Korean Air chartered flight
[Source: Yonhap News Agency file photo]

Jin Air and Korean Air passenger aircraft
[Source: Yonhap News Agency file photo]

(Seoul=Yonhap Infomax) Jong Hwa Han – The US dollar–South Korean won exchange rate has remained in the 1,470-won range, a level last seen during the 2008 financial crisis, putting the country’s airline industry—highly sensitive to currency fluctuations—at risk of significant losses.


Even Korean Air Lines Co., the nation’s largest carrier, is expected to incur valuation losses in the hundreds of billions of won, as the entire sector faces a direct hit from the surging exchange rate.


According to the Financial Supervisory Service’s electronic disclosure system on the 26th, Korean Air disclosed in its third-quarter report that a 10-won rise in the dollar-won rate would result in a 48 billion won ($36.7 million) foreign currency valuation loss on its net foreign currency debt position.


In terms of cash flow, Korean Air’s annual dollar shortfall stands at $1.6 billion (2.3456 trillion won), meaning every 10-won fluctuation in the exchange rate shakes its cash flow by 1.6 billion won ($1.2 million).


Given that the dollar-won rate has climbed more than 100 won from last year’s average of 1,366.63 to the current 1,470 range, Korean Air’s valuation losses could potentially balloon into the trillions of won.


In the third quarter, Korean Air posted a foreign exchange translation loss of 175.2 billion won ($134 million), partially offset by gains from derivatives.


However, foreign currency valuation losses are accounting losses, allowing some time for recovery if the exchange rate falls before losses are realized.


In contrast, the increase in operating costs due to the stronger dollar immediately erodes Korean Air’s earnings.


NH Investment & Securities projects Korean Air’s standalone operating margin will fall from 11.8% last year to 9.3% this year, as costs sensitive to the exchange rate—including airport fees, depreciation, and fuel expenses—rise across the board. Typically, over 50% of airline costs are exposed to the US dollar.


“A large portion of airline operating costs—such as fuel, maintenance, and airport-related expenses—are dollar-denominated,” said Do Hyun Ahn, analyst at Hana Securities. “With the high exchange rate persisting, cost pressures will only increase.”


Although global jet fuel prices have declined this year, the effect has been largely offset by the stronger dollar. The average jet fuel price fell from $95.3 per barrel last year to $86 this year, a 9.5% drop, but the 7–8% rise in the exchange rate has nearly nullified the benefit.

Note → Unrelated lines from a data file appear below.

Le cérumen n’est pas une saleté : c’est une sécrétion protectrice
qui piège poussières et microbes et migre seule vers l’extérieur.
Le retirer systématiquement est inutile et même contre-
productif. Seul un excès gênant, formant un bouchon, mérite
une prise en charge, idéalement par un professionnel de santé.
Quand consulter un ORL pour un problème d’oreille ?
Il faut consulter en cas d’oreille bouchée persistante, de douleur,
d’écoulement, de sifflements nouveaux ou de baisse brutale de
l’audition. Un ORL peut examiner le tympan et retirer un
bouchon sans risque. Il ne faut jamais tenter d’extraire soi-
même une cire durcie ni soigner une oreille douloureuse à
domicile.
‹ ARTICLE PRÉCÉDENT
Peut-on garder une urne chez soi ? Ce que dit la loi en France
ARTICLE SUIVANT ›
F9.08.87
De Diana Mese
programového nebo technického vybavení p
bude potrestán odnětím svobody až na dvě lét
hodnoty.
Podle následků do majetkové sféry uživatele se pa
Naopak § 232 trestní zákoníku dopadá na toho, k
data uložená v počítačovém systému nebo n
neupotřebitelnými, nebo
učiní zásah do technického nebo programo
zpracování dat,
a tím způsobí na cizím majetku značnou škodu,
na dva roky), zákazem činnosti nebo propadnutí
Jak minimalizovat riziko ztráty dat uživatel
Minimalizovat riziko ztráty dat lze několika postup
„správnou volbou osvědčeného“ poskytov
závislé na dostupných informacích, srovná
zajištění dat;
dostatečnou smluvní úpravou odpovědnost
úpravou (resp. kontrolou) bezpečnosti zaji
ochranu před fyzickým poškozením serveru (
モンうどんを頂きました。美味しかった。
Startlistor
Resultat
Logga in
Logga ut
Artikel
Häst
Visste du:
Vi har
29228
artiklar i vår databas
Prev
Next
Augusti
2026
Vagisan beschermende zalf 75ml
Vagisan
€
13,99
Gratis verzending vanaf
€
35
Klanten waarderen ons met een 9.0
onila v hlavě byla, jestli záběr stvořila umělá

The stronger dollar not only directly increases costs but also dampens demand for overseas travel, delivering a double or even triple blow to airlines’ revenues, costs, and net foreign currency debt positions.


Korean Air, as the industry leader, can withstand the impact with reduced operating profit. However, low-cost carriers (LCCs) with weaker financials are suffering deeper losses. In the third quarter, Jeju Air Co. posted a 55 billion won ($42 million) loss, while T’way Air Co. recorded a 95.5 billion won ($73 million) loss, both pressured by the strong dollar and oversupply.


Jin Air Co., a Korean Air affiliate, and Air Busan Co. reported losses of 22.5 billion won ($17 million) and 28.5 billion won ($22 million), respectively.


An airline industry official said, “The dollar-won exchange rate is lingering in an unexpected range compared to past cases. The unprecedented level of the exchange rate has thrown the industry into chaos.”